For a first order differential equation of the form

$ \frac{dy}{dt} + P(t) y = Q(t)$ The integrating factor is $e^{f(t)}$ where

$f(t) = \int P(t) {\text dt}$

In this case, the integrating factor is $e^{3t}$ because

$ \int 3 {\text dt} = 3t $

Now multiply the given equation throughout by $e^{3t}$ to get

e^{3t} y'(t)+3 e^{3t}y(t)=e^{3t}\left(6t+5\right)

## RECORD EXCERPTS
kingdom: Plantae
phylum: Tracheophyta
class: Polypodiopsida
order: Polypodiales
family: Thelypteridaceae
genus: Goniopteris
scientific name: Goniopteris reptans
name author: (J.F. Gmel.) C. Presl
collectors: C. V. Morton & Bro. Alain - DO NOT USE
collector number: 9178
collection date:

## TASK TO COMPLETE
Reproduce the integrating-factor explanation above in full, with every character kept unchanged.

## TASK SOLUTION
For a first order differential equation of the form

$ \frac{dy}{dt} + P(t) y = Q(t)$ The integrating factor is $e^{f(t)}$ where

$f(t) = \int P(t) {\text dt}$

In this case, the integrating factor is $e^{3t}$ because

$ \int 3 {\text dt} = 3t $

Now multiply the given equation throughout by $e^{3t}$ to get

e^{3t} y'(t)+3 e^{3t}y(t)=e^{3t}\left(6t+5\right)